DOCUMENT:
>> begin
Romania amends MDR legislation

Local contact

EY Global

7 Jun 2021
Subject Tax Alert
Jurisdictions Romania European Union

Executive summary

Recently, the Romanian Government published Law no. 123/ 20211 regarding the approval of Government Ordinance no. 5/ 2020 amending the provisions of DAC 6 Directive as transposed in the Fiscal Procedure Code (Mandatory Disclosure Rules (MDR) legislation), in the Official Gazette. The amendments relate to:

  • Introduction of an exemption from reporting if certain conditions apply
  • Updates to hallmarks B (specific hallmarks related to the main benefit test) and E (transfer pricing hallmarks)

The amendments are effective as of 7 May 2021.

Key highlights

DAC6 imposes the obligation on intermediaries or taxpayers to report to the tax authorities potentially aggressive cross-border tax arrangements, identified based on certain hallmarks.

According to Government Ordinance no. 5/ 2020, intermediaries now may be exempted from the obligation to report information on cross-border arrangements if they have conclusive evidence to show beyond any doubt that the information has already been reported to the National Agency for Fiscal Administration (NAFA) or to the competent authority of another Member State by another intermediary. This exemption also applies to the relevant taxpayers under the same conditions.

Amendments were also made regarding the hallmarks in categories B and E from Annex no. 4 to the Fiscal Procedure Code, as follows:

Hallmarks B – specific hallmarks related to the main benefit test:

  • When defining hallmark B1, the reference to artificial cross-border transactions defined according to art. 11 para. (3) of the Fiscal Code is eliminated.
>> end
WRITTEN INSTRUCTION 1: Decide whether each statement agrees with the tax alert, answering yes or no and quoting the deciding words: (a) The amendments take effect on 7 May 2021. (b) The reporting exemption is limited to intermediaries and does not extend to taxpayers. (c) The hallmark changes concern categories B and C.
The tax alert and the records are separate, unrelated material.

DATA SUPPLIED:
>> begin
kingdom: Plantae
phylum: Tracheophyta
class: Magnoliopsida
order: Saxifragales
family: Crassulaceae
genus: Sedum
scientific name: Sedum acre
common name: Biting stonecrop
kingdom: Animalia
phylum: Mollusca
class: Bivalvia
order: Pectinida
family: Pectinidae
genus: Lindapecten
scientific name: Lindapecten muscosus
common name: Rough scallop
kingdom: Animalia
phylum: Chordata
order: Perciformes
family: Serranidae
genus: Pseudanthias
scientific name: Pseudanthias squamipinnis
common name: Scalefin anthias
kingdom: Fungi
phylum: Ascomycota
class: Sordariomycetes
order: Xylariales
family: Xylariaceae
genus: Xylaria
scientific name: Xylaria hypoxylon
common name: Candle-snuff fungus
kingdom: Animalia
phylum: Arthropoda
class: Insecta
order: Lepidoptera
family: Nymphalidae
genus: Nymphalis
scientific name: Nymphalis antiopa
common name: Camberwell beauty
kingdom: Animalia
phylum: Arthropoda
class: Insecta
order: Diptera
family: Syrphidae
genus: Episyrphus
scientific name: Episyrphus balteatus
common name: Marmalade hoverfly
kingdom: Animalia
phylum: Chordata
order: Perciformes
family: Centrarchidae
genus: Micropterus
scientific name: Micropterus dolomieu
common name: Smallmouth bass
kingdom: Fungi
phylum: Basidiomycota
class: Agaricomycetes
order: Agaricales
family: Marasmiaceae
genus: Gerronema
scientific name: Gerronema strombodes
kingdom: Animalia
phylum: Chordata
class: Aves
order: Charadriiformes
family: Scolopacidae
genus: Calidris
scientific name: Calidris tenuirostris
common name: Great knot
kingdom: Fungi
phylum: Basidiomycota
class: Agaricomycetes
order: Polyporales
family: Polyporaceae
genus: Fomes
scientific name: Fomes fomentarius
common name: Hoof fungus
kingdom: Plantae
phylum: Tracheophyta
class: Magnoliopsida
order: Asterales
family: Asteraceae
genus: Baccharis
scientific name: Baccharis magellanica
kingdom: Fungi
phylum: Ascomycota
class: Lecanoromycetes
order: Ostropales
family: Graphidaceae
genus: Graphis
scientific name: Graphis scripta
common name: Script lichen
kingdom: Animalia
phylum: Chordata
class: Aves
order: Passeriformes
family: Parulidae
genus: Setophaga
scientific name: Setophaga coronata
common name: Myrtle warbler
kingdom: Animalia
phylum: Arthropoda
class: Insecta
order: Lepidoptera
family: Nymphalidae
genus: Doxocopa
>> end
WRITTEN INSTRUCTION 2: Begin at the first line of the records and stop after the line containing "genus: Xylaria", including both. Write those lines out again with "common name" swapped for "vernacular name" and everything else unchanged.

FINAL ANSWER 1:
(a) Yes: "The amendments are effective as of 7 May 2021."
(b) No: "This exemption also applies to the relevant taxpayers under the same conditions."
(c) No: "hallmarks in categories B and E from Annex no. 4 to the Fiscal Procedure Code"

FINAL ANSWER 2:
kingdom: Plantae
phylum: Tracheophyta
class: Magnoliopsida
order: Saxifragales
family: Crassulaceae
genus: Sedum
scientific name: Sedum acre
vernacular name: Biting stonecrop
kingdom: Animalia
phylum: Mollusca
class: Bivalvia
order: Pectinida
family: Pectinidae
genus: Lindapecten
scientific name: Lindapecten muscosus
vernacular name: Rough scallop
kingdom: Animalia
phylum: Chordata
order: Perciformes
family: Serranidae
genus: Pseudanthias
scientific name: Pseudanthias squamipinnis
vernacular name: Scalefin anthias
kingdom: Fungi
phylum: Ascomycota
class: Sordariomycetes
order: Xylariales
family: Xylariaceae
genus: Xylaria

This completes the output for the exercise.